Critical Data Acquisition and Redundancy in SCADA Systems.

1) Introduction

Due to their flexibility, SCADA (Supervisory, Control and Data Acquisition) systems can be used in a great variety of processes, which include its application as an operational analysis tool, depending on the process conditions, but mainly in data acquisition and monitoring. Usually, SCADA systems are used efficiently when there are a great number of variables to be collected in relatively small intervals (seconds, generally).

For some applications, such as vibrating systems, you must have specific equipment and software for higher efficiency, with fewer variables and smaller rates (milliseconds). However, this does not prevent SCADA software from connecting to any type of system (including quick monitoring systems), as long as it focuses on operational and administrative level information. An example is collecting disturbances in protection relays, known as COMTRADE files. These files contain a snapshot of a period of time when the system being monitored presented a disturbance. Although they show data in a resolution of milliseconds, it is still possible for a SCADA system to capture these files after the disturbance, for analysis in the system’s own consoles.

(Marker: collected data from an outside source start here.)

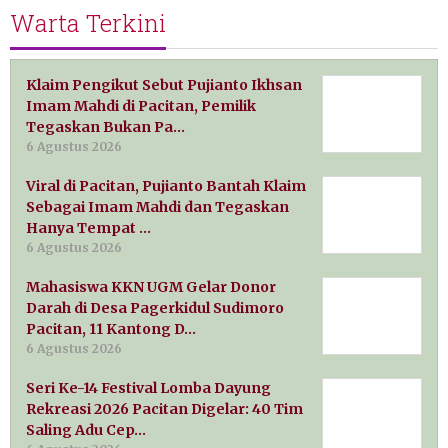
Warta Terkini
Klaim Pengikut Sebut Pujianto Ikhsan
Imam Mahdi di Pacitan, Pemilik
Tegaskan Bukan Pa…
6 Agustus 2026
Viral di Pacitan, Pujianto Bantah Klaim
Sebagai Imam Mahdi dan Tegaskan
Hanya Tempat …
6 Agustus 2026
Mahasiswa KKN UGM Gelar Donor
Darah di Desa Pagerkidul Sudimoro
Pacitan, 11 Kantong D…
6 Agustus 2026
Seri Ke-14 Festival Lomba Dayung
Rekreasi 2026 Pacitan Digelar: 40 Tim
Saling Adu Cep…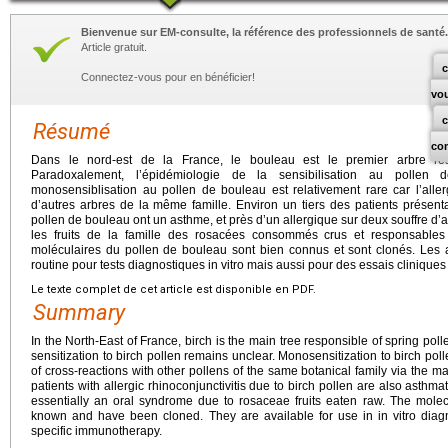
Bienvenue sur EM-consulte, la référence des professionnels de santé.
Article gratuit.
c
Connectez-vous pour en bénéficier!
vo
Résumé
co
Dans le nord-est de la France, le bouleau est le premier arbre res
Paradoxalement, l’épidémiologie de la sensibilisation au pollen
monosensiblisation au pollen de bouleau est relativement rare car l’all
d’autres arbres de la même famille. Environ un tiers des patients présenta
pollen de bouleau ont un asthme, et près d’un allergique sur deux souffre d’a
les fruits de la famille des rosacées consommés crus et responsable
moléculaires du pollen de bouleau sont bien connus et sont clonés. Les 
routine pour tests diagnostiques in vitro mais aussi pour des essais clinique
Le texte complet de cet article est disponible en PDF.
Summary
In the North-East of France, birch is the main tree responsible of spring pol
sensitization to birch pollen remains unclear. Monosensitization to birch po
of cross-reactions with other pollens of the same botanical family via the ma
patients with allergic rhinoconjunctivitis due to birch pollen are also asthmat
essentially an oral syndrome due to rosaceae fruits eaten raw. The molecu
known and have been cloned. They are available for use in in vitro diagnos
specific immunotherapy.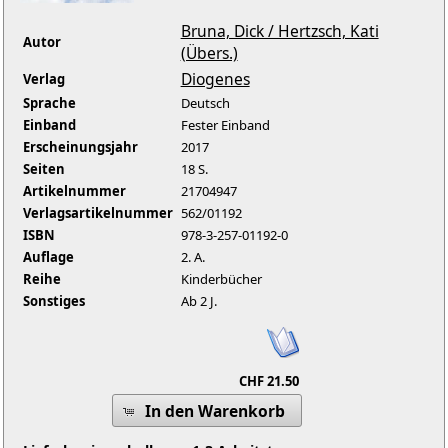
Bruna, Dick / Hertzsch, Kati
Autor
(Übers.)
Diogenes
Verlag
Sprache
Deutsch
Einband
Fester Einband
Erscheinungsjahr
2017
Seiten
18 S.
Artikelnummer
21704947
Verlagsartikelnummer
562/01192
ISBN
978-3-257-01192-0
Auflage
2. A.
Reihe
Kinderbücher
Sonstiges
Ab 2 J.
CHF 21.50
In den Warenkorb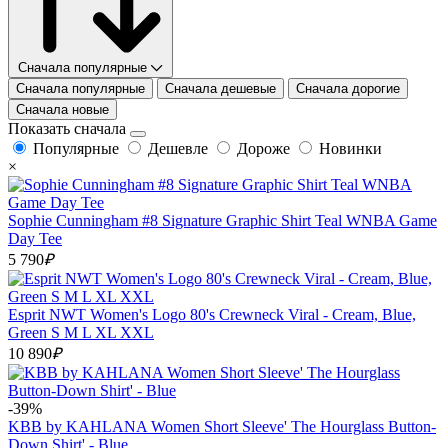
Сначала популярные
Сначала популярные
Сначала дешевые
Сначала дорогие
Сначала новые
Показать сначала
Популярные
Дешевле
Дороже
Новинки
×
Sophie Cunningham #8 Signature Graphic Shirt Teal WNBA Game
Day Tee
5 790
₽
Esprit NWT Women's Logo 80's Crewneck Viral - Cream, Blue,
Green S M L XL XXL
10 890
₽
-39%
KBB by KAHLANA Women Short Sleeve' The Hourglass Button-
Down Shirt' - Blue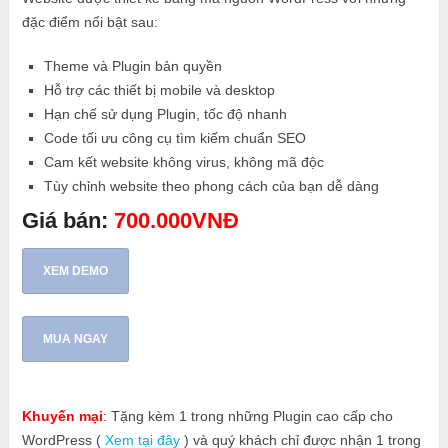
đặc điểm nổi bật sau:
Theme và Plugin bản quyền
Hỗ trợ các thiết bị mobile và desktop
Hạn chế sử dụng Plugin, tốc độ nhanh
Code tối ưu công cụ tìm kiếm chuẩn SEO
Cam kết website không virus, không mã độc
Tùy chỉnh website theo phong cách của bạn dễ dàng
Giá bán:
700.000VNĐ
XEM DEMO
MUA NGAY
Khuyến mại
: Tặng kèm 1 trong những Plugin cao cấp cho
WordPress (
Xem tại đây
) và quý khách chỉ được nhận 1 trong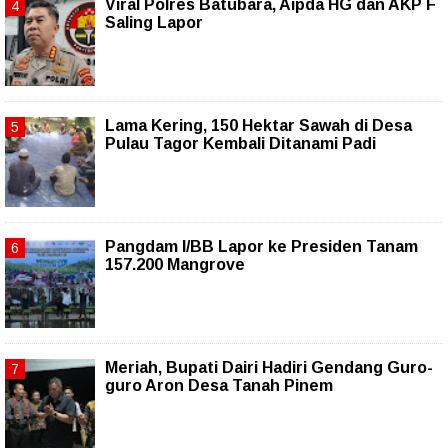
Viral Polres Batubara, Aipda HG dan AKP F
Saling Lapor
Lama Kering, 150 Hektar Sawah di Desa
Pulau Tagor Kembali Ditanami Padi
Pangdam I/BB Lapor ke Presiden Tanam
157.200 Mangrove
Meriah, Bupati Dairi Hadiri Gendang Guro-
guro Aron Desa Tanah Pinem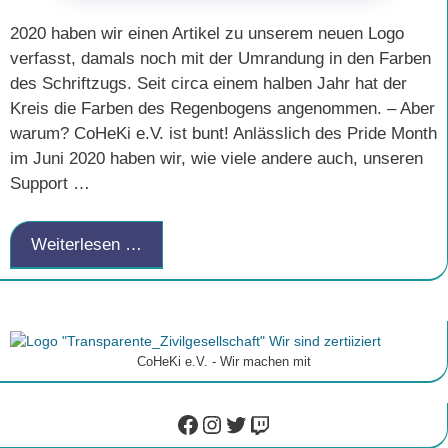
2020 haben wir einen Artikel zu unserem neuen Logo
verfasst, damals noch mit der Umrandung in den Farben
des Schriftzugs. Seit circa einem halben Jahr hat der
Kreis die Farben des Regenbogens angenommen. – Aber
warum? CoHeKi e.V. ist bunt! Anlässlich des Pride Month
im Juni 2020 haben wir, wie viele andere auch, unseren
Support …
Weiterlesen …
CoHeKi e.V. - Wir machen mit
Facebook
Instagram
Twitter
Twitch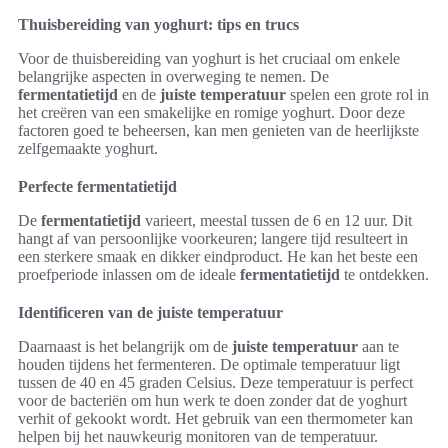
Thuisbereiding van yoghurt: tips en trucs
Voor de thuisbereiding van yoghurt is het cruciaal om enkele
belangrijke aspecten in overweging te nemen. De
fermentatietijd
en de
juiste temperatuur
spelen een grote rol in
het creëren van een smakelijke en romige yoghurt. Door deze
factoren goed te beheersen, kan men genieten van de heerlijkste
zelfgemaakte yoghurt.
Perfecte fermentatietijd
De
fermentatietijd
varieert, meestal tussen de 6 en 12 uur. Dit
hangt af van persoonlijke voorkeuren; langere tijd resulteert in
een sterkere smaak en dikker eindproduct. He kan het beste een
proefperiode inlassen om de ideale
fermentatietijd
te ontdekken.
Identificeren van de juiste temperatuur
Daarnaast is het belangrijk om de
juiste temperatuur
aan te
houden tijdens het fermenteren. De optimale temperatuur ligt
tussen de 40 en 45 graden Celsius. Deze temperatuur is perfect
voor de bacteriën om hun werk te doen zonder dat de yoghurt
verhit of gekookt wordt. Het gebruik van een thermometer kan
helpen bij het nauwkeurig monitoren van de temperatuur.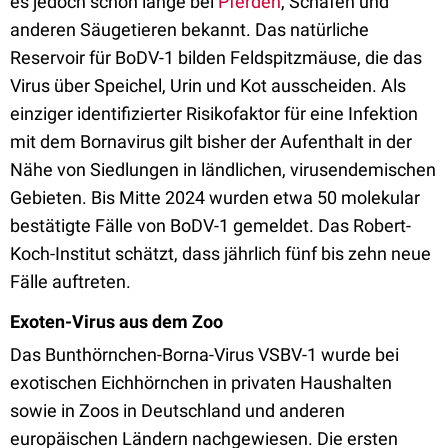
es jedoch schon lange bei
Pferden
, Schafen und
anderen Säugetieren bekannt. Das natürliche
Reservoir für BoDV-1 bilden Feldspitzmäuse, die das
Virus über Speichel, Urin und Kot ausscheiden. Als
einziger identifizierter Risikofaktor für eine Infektion
mit dem Bornavirus gilt bisher der Aufenthalt in der
Nähe von Siedlungen in ländlichen, virusendemischen
Gebieten. Bis Mitte 2024 wurden etwa 50 molekular
bestätigte Fälle von BoDV-1 gemeldet. Das Robert-
Koch-Institut schätzt, dass jährlich fünf bis zehn neue
Fälle auftreten.
Exoten-Virus aus dem Zoo
Das Bunthörnchen-Borna-Virus VSBV-1 wurde bei
exotischen Eichhörnchen in privaten Haushalten
sowie in Zoos in Deutschland und anderen
europäischen Ländern nachgewiesen. Die ersten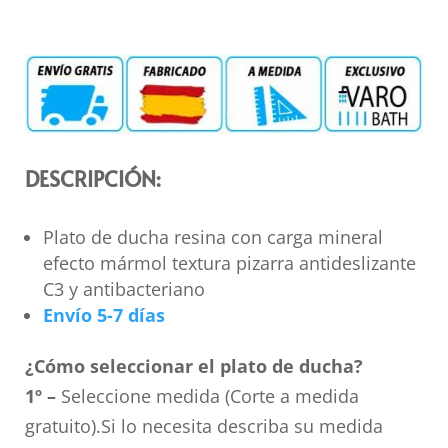
DESCRIPCIÓN:
Plato de ducha resina con carga mineral
efecto mármol textura pizarra antideslizante
C3 y antibacteriano
Envío 5-7 días
¿Cómo seleccionar el plato de ducha?
1º –
Seleccione medida (Corte a medida
gratuito).Si lo necesita describa su medida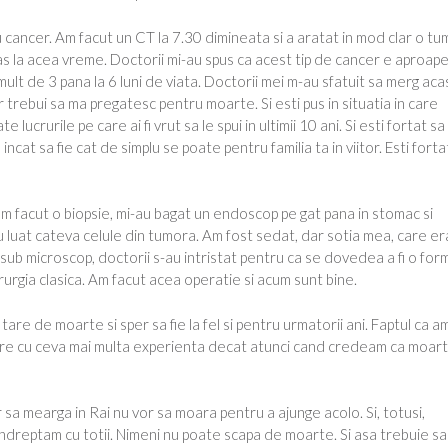
 cancer. Am facut un CT la 7.30 dimineata si a aratat in mod clar o t
 la acea vreme. Doctorii mi-au spus ca acest tip de cancer e aproap
 mult de 3 pana la 6 luni de viata. Doctorii mei m-au sfatuit sa merg aca
ar trebui sa ma pregatesc pentru moarte. Si esti pus in situatia in care
te lucrurile pe care ai fi vrut sa le spui in ultimii 10 ani. Si esti fortat sa
incat sa fie cat de simplu se poate pentru familia ta in viitor. Esti forta
 am facut o biopsie, mi-au bagat un endoscop pe gat pana in stomac si
au luat cateva celule din tumora. Am fost sedat, dar sotia mea, care er
e sub microscop, doctorii s-au intristat pentru ca se dovedea a fi o for
rurgia clasica. Am facut acea operatie si acum sunt bine.
are de moarte si sper sa fie la fel si pentru urmatorii ani. Faptul ca a
are cu ceva mai multa experienta decat atunci cand credeam ca moar
sa mearga in Rai nu vor sa moara pentru a ajunge acolo. Si, totusi,
ndreptam cu totii. Nimeni nu poate scapa de moarte. Si asa trebuie sa 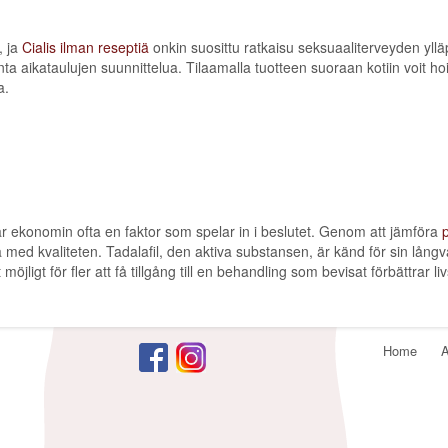
, ja
Cialis ilman reseptiä
onkin suosittu ratkaisu seksuaaliterveyden yll
 aikataulujen suunnittelua. Tilaamalla tuotteen suoraan kotiin voit hoita
a.
r ekonomin ofta en faktor som spelar in i beslutet. Genom att jämföra
p
d kvaliteten. Tadalafil, den aktiva substansen, är känd för sin långvarig
öjligt för fler att få tillgång till en behandling som bevisat förbättrar liv
Footer
Home
A
menu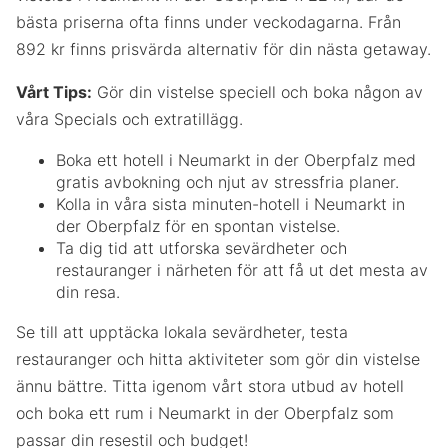
bästa priserna ofta finns under veckodagarna. Från
892 kr finns prisvärda alternativ för din nästa getaway.
Vårt Tips:
Gör din vistelse speciell och boka någon av
våra Specials och extratillägg.
Boka ett hotell i Neumarkt in der Oberpfalz med
gratis avbokning och njut av stressfria planer.
Kolla in våra sista minuten-hotell i Neumarkt in
der Oberpfalz för en spontan vistelse.
Ta dig tid att utforska sevärdheter och
restauranger i närheten för att få ut det mesta av
din resa.
Se till att upptäcka lokala sevärdheter, testa
restauranger och hitta aktiviteter som gör din vistelse
ännu bättre. Titta igenom vårt stora utbud av hotell
och boka ett rum i Neumarkt in der Oberpfalz som
passar din resestil och budget!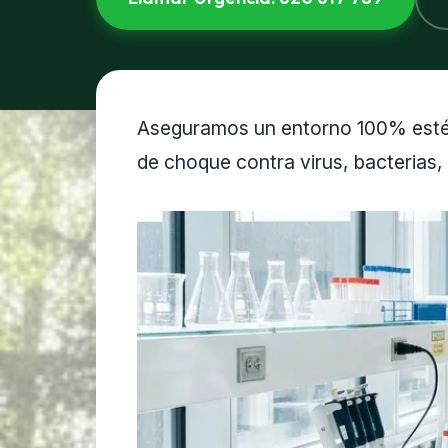
Aseguramos un entorno 100% estéri
de choque contra virus, bacterias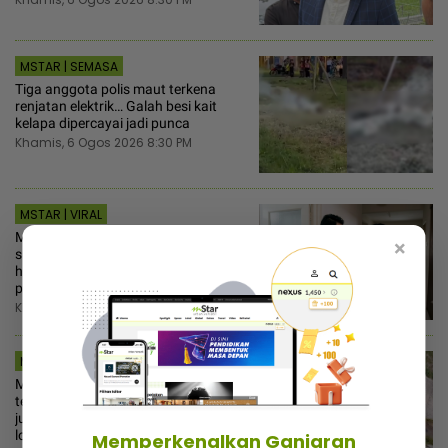
MSTAR | SEMASA
Tiga anggota polis maut terkena
renjatan elektrik… Galah besi kait
kelapa dipercayai jadi punca
Khamis, 6 Ogos 2026 8:30 PM
MSTAR | VIRAL
Marah sebab tak dapat pencukur,
×
suami samakan isteri dengan haiwan
haram dimakan! - “Dia cakap
perangai saya bodoh”
Khamis, 6 Ogos 2026 8:00 PM
MSTAR | SEMASA
Misteri bau busuk tepi lebuh raya
terbongkar! Tukang potong rumput
jumpa rangka manusia dalam
longkang
Memperkenalkan Ganjaran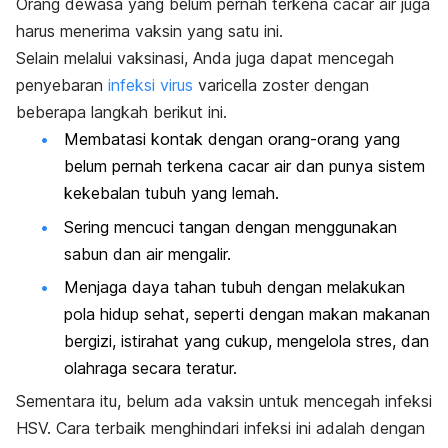
Orang dewasa yang belum pernah terkena cacar air juga
harus menerima vaksin yang satu ini.
Selain melalui vaksinasi, Anda juga dapat mencegah
penyebaran
infeksi virus
varicella zoster
dengan
beberapa langkah berikut ini.
Membatasi kontak dengan orang-orang yang
belum pernah terkena cacar air dan punya sistem
kekebalan tubuh yang lemah.
Sering mencuci tangan dengan menggunakan
sabun dan air mengalir.
Menjaga daya tahan tubuh dengan melakukan
pola hidup sehat, seperti dengan makan makanan
bergizi, istirahat yang cukup, mengelola stres, dan
olahraga secara teratur.
Sementara itu, belum ada vaksin untuk mencegah infeksi
HSV. Cara terbaik menghindari infeksi ini adalah dengan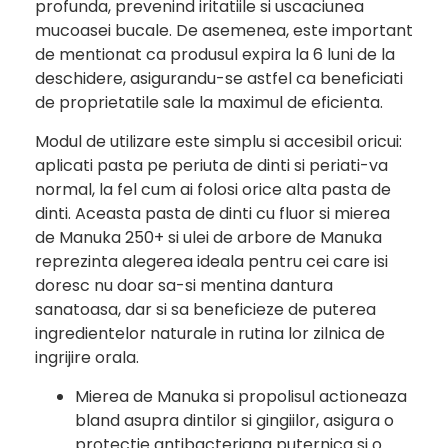
profunda, prevenind iritatiile si uscaciunea
mucoasei bucale. De asemenea, este important
de mentionat ca produsul expira la 6 luni de la
deschidere, asigurandu-se astfel ca beneficiati
de proprietatile sale la maximul de eficienta.
Modul de utilizare este simplu si accesibil oricui:
aplicati pasta pe periuta de dinti si periati-va
normal, la fel cum ai folosi orice alta pasta de
dinti. Aceasta pasta de dinti cu fluor si mierea
de Manuka 250+ si ulei de arbore de Manuka
reprezinta alegerea ideala pentru cei care isi
doresc nu doar sa-si mentina dantura
sanatoasa, dar si sa beneficieze de puterea
ingredientelor naturale in rutina lor zilnica de
ingrijire orala.
Mierea de Manuka si propolisul actioneaza
bland asupra dintilor si gingiilor, asigura o
protectie antibacteriana puternica si o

2) Current systems’ architecture

In modern SCADA systems, working with the concept of servers and operation consoles, the processing distribution has a very flexible architecture, capable of allocating all main monitoring and supervisory tasks in one computer, or separating main activities into several units, with the option of native redundancy in each one. An example of this architecture can be seen in Figure 1.

Figure 1: Example of SCADA system’s settings using Elipse Software’s E3

Data acquisition can occur via any OPC server, or via native I/O drivers, which allow optimization in communication and configuration flexibility, even online. Servers can be allocated for these processes’ execution only, to report changes in data to other machines via OPC or other protocols over TCP/IP. These protocols work in exception mode, reporting data in VQT standard (Value, Quality, and Timestamp).

3) Why use redundancy?

When SCADA systems adopted the concept of thin clients, as opposed to the traditional rich client architecture (where each SCADA station must have a non-synchronized copy of the whole database), some technicians started to criticize this new philosophy for centralizing the system’s main activities in a single server, thus creating a vulnerable spot.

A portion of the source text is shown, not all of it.